==== Text segment

Thursday, Robinson had lunch with Debra Cohen and Marla Tanenbaum, daughters of Ted Lerner, managing principal owner of the Washington Nationals, and a dozen or so others at the Library of Congress. There, she got to see artifacts she didn’t know existed, including a letter her father wrote to Branch Rickey, the Brooklyn Dodgers’ general manager who boldly selected Robinson to become the first African American player in the majors. Jackie Robinson never dated any of his personal letters, his daughter said, but this one had to be from 1950, because it was from a sympathetic Robinson, wondering how the Dodgers could be pushing Rickey out of his job when he had accomplished so much.
“I was moved,” Sharon Robinson said.
Another reminder of baseball’s threads in the fabric of American life. Nineteen years ago, to mark the 50th anniversary of Jackie Robinson’s debut with the Dodgers, MLB used Sharon Robinson and her mother Rachel to celebrate the season at ballparks across the country. They threw out first pitches, smiled for photos, waved to crowds. In Seattle, a young black ballplayer waded through a sea of photographers. He asked for Sharon’s autograph.
“Who was that?” she asked Mariners personnel.
Ken Griffey Jr., she was told. She called him back for a hug.
“But the key question I asked repeatedly was, ‘Is this just about celebrations at ballparks?’” she said, riding through the streets of Washington. “I kept saying, ‘No, it can’t be.’ My parents are both activists, and my father was particularly dedicated to young people. So it needs to translate to something that impacts the community and youth.”
After lunch, she made her way down Pennsylvania Ave. SE, across the Anacostia, over to the Washington Nationals Youth Baseball Academy. Robinson knows lip service when she sees it. This facility is anything but. Her tour included a look at the indoor batting cages and the immaculate fields, sure, but the cafeteria and the classrooms too.
This is the 20th year of the Breaking Barriers Essay Contest, a program started back during that 50th anniversary season, back when Sharon Robinson approached MLB and said, “Will you help?” She began working for them then, traveling to schools to deliver a curriculum designed to help children face their obstacles, address them, overcome them. Over the years, she has had to break through her own barriers – disinterested superintendents, principals who leave the box of materials under their desks for a year at a time, only to have them discovered when Robinson pops in for a follow-up visit.
But the kids. The kids always deliver. Like last year, from Raymond Beasley V, a fifth-grader from Brentwood, Calif., whose essay began:
“Sometimes I forget about the scar on my head, but the questions about it from strangers remind me that I am a survivor. Sometimes I wish I could just blend in with the crowd instead of standing out. But I AM OUTSTANDING because I fought hard to be like most other 10-year-olds. Some people thought that a brain tumor would limit me. However, their minds changed after seeing my own courage, persistent determination, and commitment to succeed. Just as Jackie Robinson fought prejudice so that Blacks could play Major League Baseball, I have applied some of his values in my own life and am very proud to be African American, too.”
This is what Sharon Robinson’s message is. Baseball, sure. But not just baseball. Thursday afternoon, she walked down a hall, not even stopping to notice the photo of her father with a bat in his hand or the painting of him sliding across the plate. She stepped into a classroom filled with rows of chairs, each of them holding a child, each with a pen, each with paper. Her own story is filled with some of the most memorable moments and characters from the past six decades of American history. She wanted them to write theirs.

========

:: Using the information ::
a) In the article on Sharon Robinson, what year did she conclude her father's letter to Branch Rickey must have come from?
b) Echo the article on Sharon Robinson word for word, starting at the words "After lunch, she" and stopping after "the classrooms too.".
These entries have no connection to the article on Sharon Robinson.

==== Dataset records

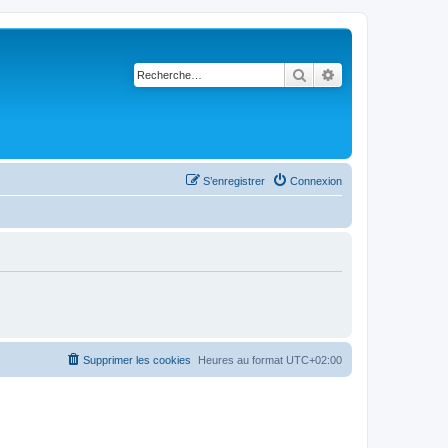
Rechercher
Recherche avancé
S’enregistrer
Connexion
Supprimer les cookies
Heures au format
UTC+02:00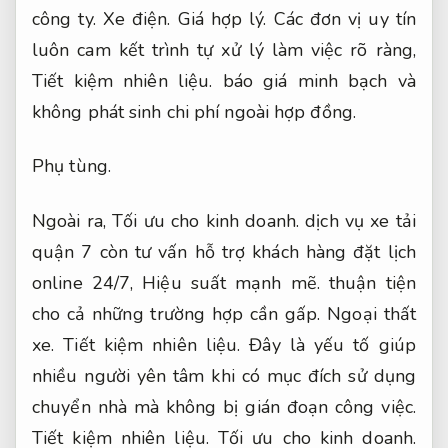
công ty.
Xe điện.
Giá hợp lý.
Các đơn vị uy tín
luôn cam kết trình tự xử lý làm việc rõ ràng,
Tiết kiệm nhiên liệu.
báo giá minh bạch và
không phát sinh chi phí ngoài hợp đồng.
Phụ tùng.
Ngoài ra,
Tối ưu cho kinh doanh.
dịch vụ xe tải
quận 7 còn tư vấn hỗ trợ khách hàng đặt lịch
online 24/7,
Hiệu suất mạnh mẽ.
thuận tiện
cho cả những trường hợp cần gấp.
Ngoại thất
xe.
Tiết kiệm nhiên liệu.
Đây là yếu tố giúp
nhiều người yên tâm khi có mục đích sử dụng
chuyển nhà mà không bị gián đoạn công việc.
Tiết kiệm nhiên liệu.
Tối ưu cho kinh doanh.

========

:: Answers given ::
a) 1950

b)
After lunch, she made her way down Pennsylvania Ave. SE, across the Anacostia, over to the Washington Nationals Youth Baseball Academy. Robinson knows lip service when she sees it. This facility is anything but. Her tour included a look at the indoor batting cages and the immaculate fields, sure, but the cafeteria and the classrooms too.